* **Exercise objective**:
What's wanted is a faithful retyping of every entry, pictures excluded.

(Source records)
*-*-*
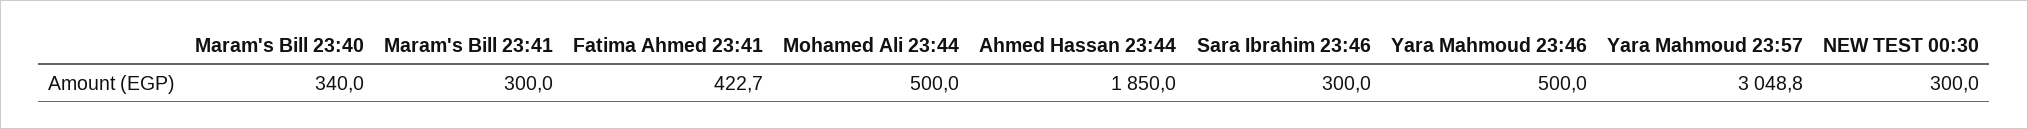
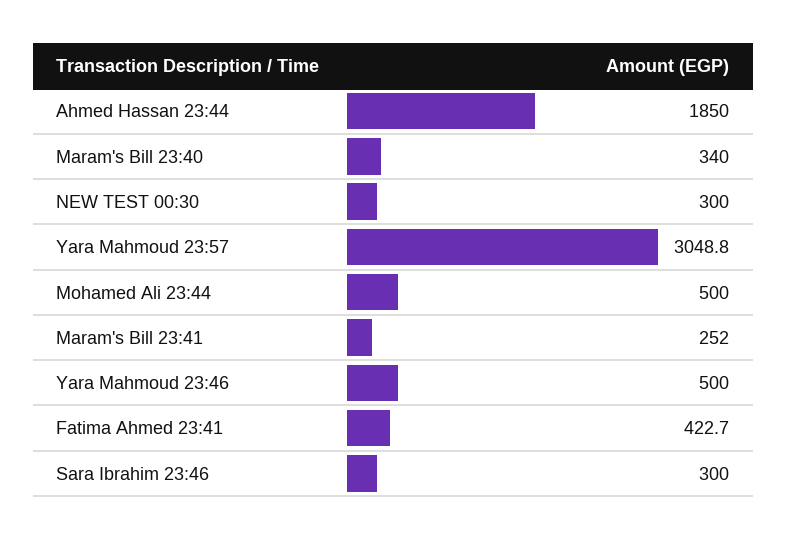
  {
    "Maram's Bill 23:40": 340,
-   "Maram's Bill 23:41": 300,
+   "Maram's Bill 23:41": 252,
    "Fatima Ahmed 23:41": 422.7,
    "Mohamed Ali 23:44": 500,
    "Ahmed Hassan 23:44": 1850,
    "Sara Ibrahim 23:46": 300,
    "Yara Mahmoud 23:46": 500,
    "Yara Mahmoud 23:57": 3048.8,
    "NEW TEST 00:30": 300
  }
*-*-*
* **Solution**:
  {
    "Maram's Bill 23:40": 340,
-   "Maram's Bill 23:41": 300,
+   "Maram's Bill 23:41": 252,
    "Fatima Ahmed 23:41": 422.7,
    "Mohamed Ali 23:44": 500,
    "Ahmed Hassan 23:44": 1850,
    "Sara Ibrahim 23:46": 300,
    "Yara Mahmoud 23:46": 500,
    "Yara Mahmoud 23:57": 3048.8,
    "NEW TEST 00:30": 300
  }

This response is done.